Umsatz und Ergebnis gesteigert
MMO2 macht Milliarden-Verlust

Der britische Mobilfunk-Konzern MMO2 hat im abgelaufenen Geschäftsjahr den operativen Gewinn (Ebitda) verdoppelt. Sonderabschreibungen von umgerechnet rund 13,5 Mrd. ? - davon 5,5 Mrd. ? alleine für die UMTS-Lizenz der deutschen Tochter O2 - drückten den Konzern aber tief in die roten Zahlen.

Reuters LONDON/MÜNCHEN. "Es gibt die Erkenntnis, dass man vor drei Jahren für die Mobilfunklizenzen der dritten Generation (3G) zu viel bezahlt hat", sagte der MMO2-Vorstandsvorsitzende Peter Erskine am Mittwoch in London. Die Abschreibungen begründete er mit dem sich verzögernden Start von UMTS sowie dem Umstand, dass UMTS-Handys noch nicht ausreichend - und wenn, dann nur "unzuverlässige und teure" Modelle - vorhanden seien. O2-Chef Rudolf Gröger sagte, er rechne in Deutschland frühestens ab Mitte kommenden Jahres mit einem großflächigen Start der neuen Mobilfunkgeneration.

Die MMO2-Aktie konnte zunächst rund vier Prozent zulegen, verlor dann aber im Tagesverlauf und rutschte bis zum Nachmittag mit 54-1/4 Pence um 1,8 % ins Minus.

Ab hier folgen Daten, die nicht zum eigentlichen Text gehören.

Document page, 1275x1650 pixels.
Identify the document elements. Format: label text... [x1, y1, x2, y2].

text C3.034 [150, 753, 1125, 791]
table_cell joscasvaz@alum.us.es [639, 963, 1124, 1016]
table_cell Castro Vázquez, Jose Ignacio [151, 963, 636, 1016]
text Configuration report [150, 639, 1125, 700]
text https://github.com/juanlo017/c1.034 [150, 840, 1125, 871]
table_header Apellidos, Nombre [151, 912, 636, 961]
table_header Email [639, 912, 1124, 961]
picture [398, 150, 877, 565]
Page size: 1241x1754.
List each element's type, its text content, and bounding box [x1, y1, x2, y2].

Finanzchef David Finch kündigte in einer Telefonkonferenz an, sollte MMO2 die Geschäftsziele erfüllen, gehe er vor Sonderposten im Geschäftsjahr 2003/04 (zum 31. März) von einem Betriebsgewinn aus. Im vergangen Jahr verbuchte MMO2 im Konzern vor Zinsen, Steuern und Abschreibungen (Ebitda) einen Gewinn von 859 (Vorjahr 433) Mill. Pfund. Wegen der Abschreibungen in Milliardenhöhe fiel vor Steuern im Konzern allerdings einen Verlust von 10,2 Mrd. Pfund an. Im Vergleich hierzu: Der Börsenwert von MMO2 liegt derzeit bei fünf Mrd. Pfund.

Der durchschnittliche Umsatz pro Nutzer (ARPU) stieg in Großbritannien den Angaben zufolge auf Zwölfmonatssicht per Ende März 2003 auf 247 Pfund. Ende Dezember hatte der Wert noch bei 243 Pfund gelegen. 2003/04 solle der ARPU erneut zwischen zwei und sechs Prozent zulegen, sagte Erskine.

Den Umsatz bezifferte MMO2 mit 4,874 Mrd. Pfund, ein Plus von 14 % zum Vorjahr. Die Kundenzahl sei im vierten Quartal um 310 000 gestiegen, so dass die Gruppe jetzt 19,372 Mill. Kunden habe. Die Zahl der verschickten SMS sei um 60 % auf 8,5 Mrd. gewachsen, hiervon seien 1,3 Mrd. auf deutsche Kunden entfallen. MMO2 war vom britischen Telekommunikationskonzern BT Group (früher British Telecom) Ende 2001 an die Börse gebracht worden.

Ebenfalls zulegen konnte die deutsche Tochter, die mit 43 (Vorjahr minus 270) Mill. ? erstmals einen Gewinn vor Steuern, Zinsen und Abschreibungen (Ebitda) verbuchte. Der Umsatz kletterte um 16 % auf 1,65 Mrd. ?, während sich die Kundenzahl um knapp ein Viertel auf 4,81 Mill. erhöhte. Damit stieg der Marktanteil des viertgrößten inländischen Mobilfunkanbieters auf acht (sieben) Prozent.

"Wir sind damit unter dem Strich ein bis eineinhalb Jahre jeglichen Erwartungen voraus", resümierte Gröger. 2003 wolle O2 diese Wachstumsgeschwindigkeit beibehalten und den Marktanteil um einen weiteren Prozentpunkt steigern. Die Ebitda-Marge solle im zweistelligen Prozentbereich liegen. In möglicherweise zwei Jahren sei auch inklusive Abschreibungen ein positives operatives Ergebnis (Ebit) denkbar. "Das neue Geschäftsjahr hat sehr positiv begonnen", fügte Gröger hinzu.

Mit Blick auf die sich seit Monaten haltenden Gerüchte um eine Fusion von O2 mit der niederländischen KPN beziehungsweise ihrer Tochter E-Plus, sagte Erskine, derzeit gebe es keine Gespräche mit KPN. Einen Zusammenschluss wollte er jedoch nicht gänzlich ausschließen. Dies hänge grundsätzlich davon ab, ob hierdurch Mehrwert für die Aktionäre geschaffen werde.